### WHAT TO PRODUCE
Reproduce without alteration the portion of the listing that begins with the line containing "col_6, col_7" and ends with the line containing "True or false: Aggravated". Include both of those lines and nothing else.

[PROVIDED RECORDS]

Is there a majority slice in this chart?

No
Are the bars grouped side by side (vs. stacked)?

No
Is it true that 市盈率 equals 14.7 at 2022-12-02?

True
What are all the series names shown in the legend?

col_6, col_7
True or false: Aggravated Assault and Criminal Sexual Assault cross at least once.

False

[/PROVIDED RECORDS]
[PROVIDED RECORDS]

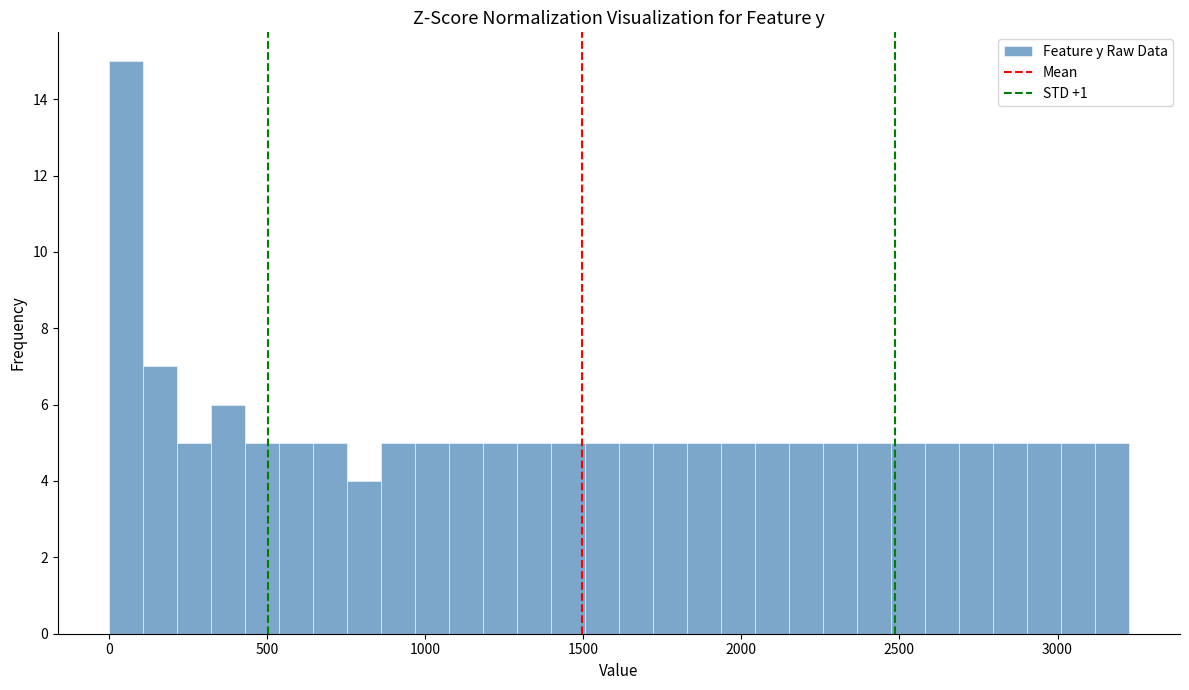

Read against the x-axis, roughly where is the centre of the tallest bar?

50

[/PROVIDED RECORDS]

### EXPECTED ANSWER
col_6, col_7
True or false: Aggravated Assault and Criminal Sexual Assault cross at least once.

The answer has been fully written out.